住進聚樂第的第一天夜裡,京極高次的姐姐龍子突然拜訪了茶茶。龍子如今被尊稱為京極局,與茶茶已知的加賀局摩阿、三條局蒲生氏鄉之妹齊名,是當下最得秀吉恩寵的三位側室。

茶茶與龍子上次見面已經是十三四年前的事了。那是天正二年的秋天,茶茶住在清洲,在那裡她與高次和龍子初次相見,當日的情形茶茶至今依然記憶猶新。跟在高次後面進入屋內的龍子時年十三,比自己年長四五歲。她身材頎長姿容美麗,身穿青蔥色小袖,繫著硃紅色腰帶,精心修剪的鬢髮垂在兩頰,一雙柔荑白如凝脂。

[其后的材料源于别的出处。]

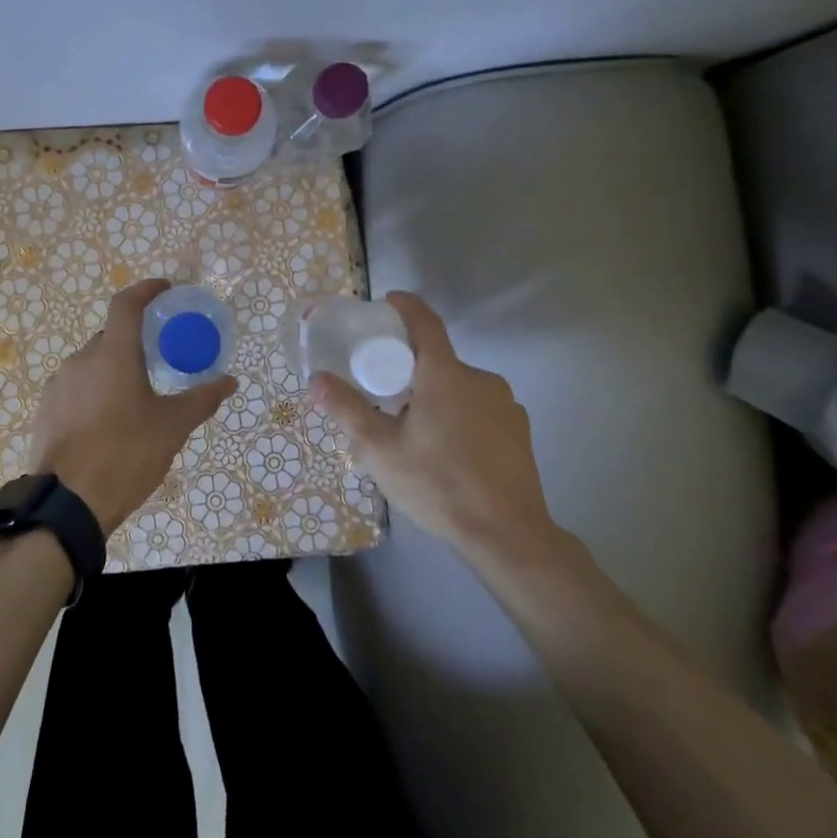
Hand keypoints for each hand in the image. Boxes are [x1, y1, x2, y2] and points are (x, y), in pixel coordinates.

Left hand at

不知為何,那形象至今仍然栩栩如生地刻在茶茶腦海裡。

銘刻在幼年茶茶心中的京極家小姐的形象,具有一種京極家與生俱來的氣質,還有一種被命運捉弄而飽經滄桑的柔弱之美。她身上沒有一絲一毫的傲慢和世故,全身上下都透著纖弱與嬌美,那是身為日漸勢衰的名門望族家小姐特有的氣質。

京極局在眾多侍女的簇擁下到來,卻隻身一人進入茶茶的房間。